According to the invention, a dynamic signature can represent
multiple molecular changes in a cell and can be used to screen
candidate drugs to identify those that affect multiple molecular
targets. This aspect of the invention is particularly useful,
because many diseases involve multiple molecular changes.
[0019] Methods and materials of the invention also extend to
computer databases and software programs for generating, storing,
retrieving, accessing, and analyzing information of the invention
related to cellular activity. Data relating to cellular activity
profiles, dynamic signatures, phase portraits, and other forms of
representation can be electronically stored and analyzed.
Accordingly, analysis methods of the invention can be stored
electronically and implemented in a computer system.

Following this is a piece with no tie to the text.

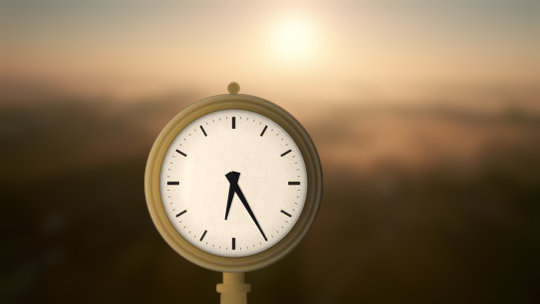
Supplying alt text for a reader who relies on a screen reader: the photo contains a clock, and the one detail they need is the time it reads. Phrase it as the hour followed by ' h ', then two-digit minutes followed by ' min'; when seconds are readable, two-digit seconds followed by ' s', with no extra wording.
6 h 25 min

[0020] In another aspect, the invention provides drugs that are
identified according to the methods of the invention. In one
embodiment, a drug is selected from a series of candidate drugs
using screening assays of the invention. In an alternative
embodiment, a drug is designed based on the identity of one or more
drug targets that were identified according to methods of the
invention.
BRIEF DESCRIPTION OF THE DRAWINGS
[0021] FIG. 1a shows an embodiment of a 4-gene network.
[0022] FIG. 1b shows cell state transitions associated with the
gene network of FIG. 1a.
[0023] FIG. 1c shows basins of attraction associated with the gene
network of FIG. 1a.
[0024] FIG. 2 shows the gene activity values for each gene over
time for a cellular process involving the 4-gene network embodiment
of FIG. 1.
[0025] FIG. 3 shows an embodiment of a distance matrix of
inter-pattern distances for the 4-gene network of FIG. 1.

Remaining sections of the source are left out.